# Probador de Corriente



## dnaurashima (Oct 8, 2006)

Saludos, estoy iniciando con esto de la electronica y pues ahora me veo en la necesidad de realizar un trabajo, si bien no es complicado (segun me han dicho), no tengo idea de como hacerlo :S.

Se trata de un probador de corriente, de esos que se pueden comprar en cualquier electrica que sirve para probar si hay corriente en el contacto (CA) con un pequeño led y cual es el lado positivo .

Agradeceria cualquier ayuda.

Saludos.


----------



## VichoT (Oct 8, 2006)

Holas.dnaurashima.Quiers un indicador de presencia de corriente o  algo que te de indicacion de cuanta correine ahy en un lazo??????.. 

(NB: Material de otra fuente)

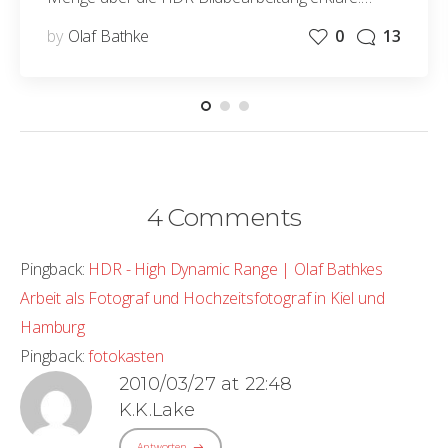
by
Olaf Bathke
0
13
4 Comments
Pingback:
HDR - High Dynamic Range | Olaf Bathkes
Arbeit als Fotograf und Hochzeitsfotograf in Kiel und
Hamburg
Pingback:
fotokasten
2010/03/27 at 22:48
K.K.Lake
Antworten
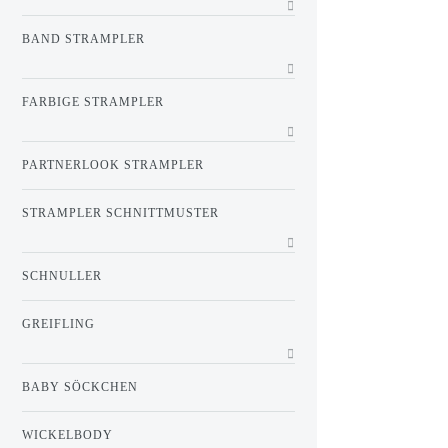
BAND STRAMPLER
FARBIGE STRAMPLER
PARTNERLOOK STRAMPLER
STRAMPLER SCHNITTMUSTER
SCHNULLER
GREIFLING
BABY SÖCKCHEN
WICKELBODY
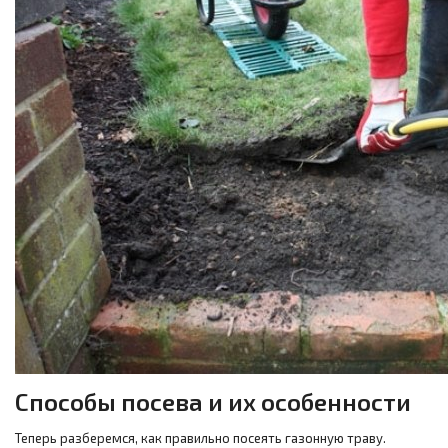
Способы посева и их особенности
Теперь разберемся, как правильно посеять газонную траву.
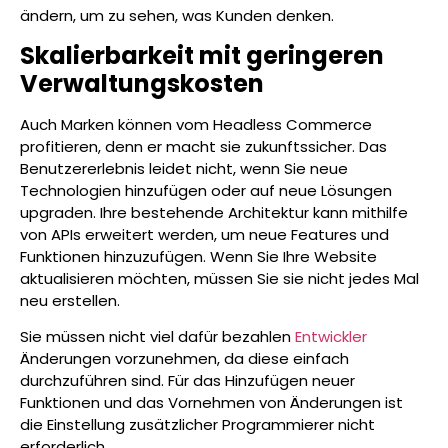
ändern, um zu sehen, was Kunden denken.
Skalierbarkeit mit geringeren
Verwaltungskosten
Auch Marken können vom Headless Commerce
profitieren, denn er macht sie zukunftssicher. Das
Benutzererlebnis leidet nicht, wenn Sie neue
Technologien hinzufügen oder auf neue Lösungen
upgraden. Ihre bestehende Architektur kann mithilfe
von APIs erweitert werden, um neue Features und
Funktionen hinzuzufügen. Wenn Sie Ihre Website
aktualisieren möchten, müssen Sie sie nicht jedes Mal
neu erstellen.
Sie müssen nicht viel dafür bezahlen
Entwickler
Änderungen vorzunehmen, da diese einfach
durchzuführen sind. Für das Hinzufügen neuer
Funktionen und das Vornehmen von Änderungen ist
die Einstellung zusätzlicher Programmierer nicht
erforderlich.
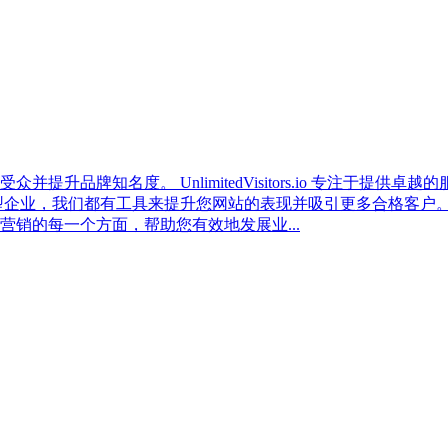
名度。 UnlimitedVisitors.io 专注于提供卓越的
型企业，我们都有工具来提升您网站的表现并吸引更多合格客户。
销的每一个方面，帮助您有效地发展业...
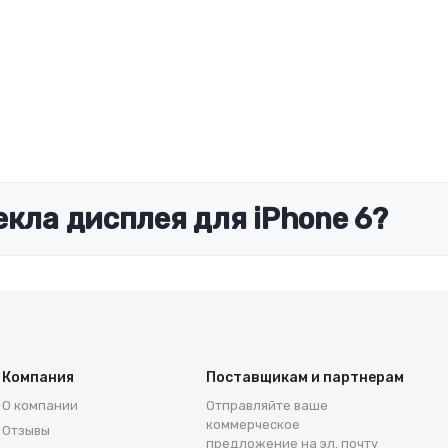
екла дисплея для iPhone 6?
Компания
Поставщикам и партнерам
О компании
Отправляйте ваше
коммерческое
Отзывы
предложение на эл. почту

Como dices con un LED intercalado en el lazo( en serie ala carga) podra indicarte si ahy corriente y la cantidad la pods sacar por deduccion a mayor corrienet mayor luminocidad.Aunque esto es un metodo muy rustico y poco recomendado ya que:

1º requieres que la carga del lazo este entre ciertos valores.recuerda que la carga sera el limitador de corrienet par el LED si es muy pequeña lo quemara , si es muy grande  el LED nmo encendera aunque exista corriente...

2º Al estar en serie el LED empobrece unaposible regulacion de voltaje desde la fuente hacia la carga...Si usas LED de baja calidad esto te podria pasar.. ya que su caida de tensión en poalrizacion directa no es siempre = a 0.7VCC.

3º al intentar determinar cuanta corriente pasa por el lazo  viendo cuanto ilumina tu LED.es undisparate...

Lo mejotr para ver si existe señal de continua es un LED con su limitador de corrienet en serie formando todo esto un lazo que ira en  paralelo ala carga (aunque aqui estaras viendo si existe voltaje mas que corriente)

Si lo que quieres es medir usando un galvanimetro u otro aparato de medida similar ......porfavor explicate con mas detalles

BYE!


----------



## dnaurashima (Oct 8, 2006)

Gracias por responder, lo que quiero hacer es basicamente un indicador de presencia de corriente , que al ponerlo en el polo positivo del tomacorriente encienda, si existe corriente de lo contrario que no haga nada .

Es un proyecto sencillo, ya que es uno de los primeros que estamos realizando, es mas que nada para aplicar conocimientos de soldadura e impresion de circuitos ^^.

Saludos.


----------



## dnaurashima (Oct 11, 2006)

Gracias por su ayuda, pero despues de experimentar un poco, me di cuenta de que es realmente facil de hacer. Saludos.

PD. Diablos!, era realmente facil


----------



## Nilfred (Oct 17, 2006)

¡Uhh, reinventaron el buscapolo!


----------



## Memo Flores 89 (Jul 7, 2010)

y el foco neon como lo busco con respecto a este diagrama que dejaron aqui


----------



## paxeko (Mar 14, 2011)

alguien me puede ayudar con el diagrama del probador de corriente???
xfavor lo necesito!!
grax de antemano


----------